The plaintiff must show actual and justifiable reliance on the misrepresentation. See Grant Thornton LLP v. Prospect High Income Fund, 314 S.W.3d 913, 923 (Tex. 2010). To determine justifiability, courts inquire whether, “given a fraud plaintiff’s individual characteristics, abilities, and appreciation of facts and circumstances at or before the time of the alleged fraud[,] it is extremely unlikely that there is actual reliance on the plaintiff’s part.” Id. (quoting Haralson v. E.F. Hutton Group, Inc., 919 F.2d 1014, 1026 (5th Cir. 1990)). In other words, a person may not justifiably rely on a representation if there are “red flags” indicating such reliance is unwarranted. Id. (quoting Lewis v. Bank of Am. NA, 343 F.3d 540, 546 (5th Cir. 2003)); see Gen. Motors Corp., Pontiac Motor Div. v. Courtesy Pontiac, Inc., 538 S.W.2d 3, 6 (Tex. Civ.

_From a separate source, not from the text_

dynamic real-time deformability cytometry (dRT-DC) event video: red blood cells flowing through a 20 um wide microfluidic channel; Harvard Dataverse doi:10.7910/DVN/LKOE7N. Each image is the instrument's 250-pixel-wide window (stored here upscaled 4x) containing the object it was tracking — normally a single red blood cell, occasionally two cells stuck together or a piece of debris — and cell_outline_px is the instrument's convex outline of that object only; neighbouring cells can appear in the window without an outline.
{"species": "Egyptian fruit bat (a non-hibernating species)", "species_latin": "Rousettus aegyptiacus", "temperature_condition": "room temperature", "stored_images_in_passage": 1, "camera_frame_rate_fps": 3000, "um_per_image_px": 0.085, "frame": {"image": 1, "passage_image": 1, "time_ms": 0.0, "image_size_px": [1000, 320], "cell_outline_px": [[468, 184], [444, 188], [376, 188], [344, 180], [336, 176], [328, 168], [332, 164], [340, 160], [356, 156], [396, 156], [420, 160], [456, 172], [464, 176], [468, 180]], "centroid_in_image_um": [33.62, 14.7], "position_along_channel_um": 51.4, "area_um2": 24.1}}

App.—Tyler 1976, no writ) (citing Prosser on Torts for the contention that a person of ordinary intelligence may not “put faith in representations which any such normal person would recognize at once as preposterous . . . or which are shown by facts within his observation to be so patently and obviously false that he must have closed his eyes to avoid discovery of the truth”).
“[I]t is well settled that one who is induced by fraud to enter into a contract has his choice of remedies. ‘He may stand to the bargain and recover damages for the fraud, or he may rescind the contract, and return the thing bought, and receive back what he paid.’” Dallas Farm Mach. Co. v. Reaves, 158 Tex. 1, 10, 307 S.W.2d 233, 238–39 (Tex. 1957). We agree with Hannon’s observation that “rescission was the remedy sought to be crafted by the court in this case.” Rescission is an equitable remedy that extinguishes legally valid contracts that must be set aside because of, among other things, fraud. City of The Colony v. N. Tex. Mun. Water Dist., 272 S.W.3d 699, 732 (Tex. App.—Fort Worth 2008, pet. dism’d).

Upon rescission, the rights and liabilities of the parties are extinguished; any consideration paid is returned, together with such further special damage or expense as may have been reasonably incurred by the party wronged; and the parties are restored to their respective positions as if no contract had ever existed. Baty v. ProTech Ins. Agency, 63 S.W.3d 841, 855 (Tex. App.—Houston [14th Dist.] 2001, pet. denied); see Johnson v. Cherry, 726 S.W.2d 4, 8 (Tex. 1987); Smith v. Nat’l Resort Cmtys. Inc., 585 S.W.2d 655, 660 (Tex. 1979); Holt v. Robertson, No. 07-06-00220-CV, 2008 WL 2130420, at *6 (Tex. App.—Amarillo May 21, 2008, pet. denied) (mem. op.).

While a trial court may not grant relief to a party in the absence of pleadings to support that relief, Texas courts have traditionally construed pleadings liberally, and in the case of rescission, at least one court has held that “factual allegations in the petition, coupled with a prayer for general relief, are sufficient to support a decree granting rescission.” Green Tree Acceptance, Inc. v. Pierce, 768 S.W.2d 416, 421 (Tex. App.—Tyler 1989, no writ); see Tex. R. Civ. P. 301. Moreover, when the claims and defenses are those which contemplate a particular remedy, a party may be entitled to that remedy despite a failure to specifically plead for such relief. See Perez v. Briercroft Serv. Corp., 809 S.W.2d 216, 218 (Tex. 1991).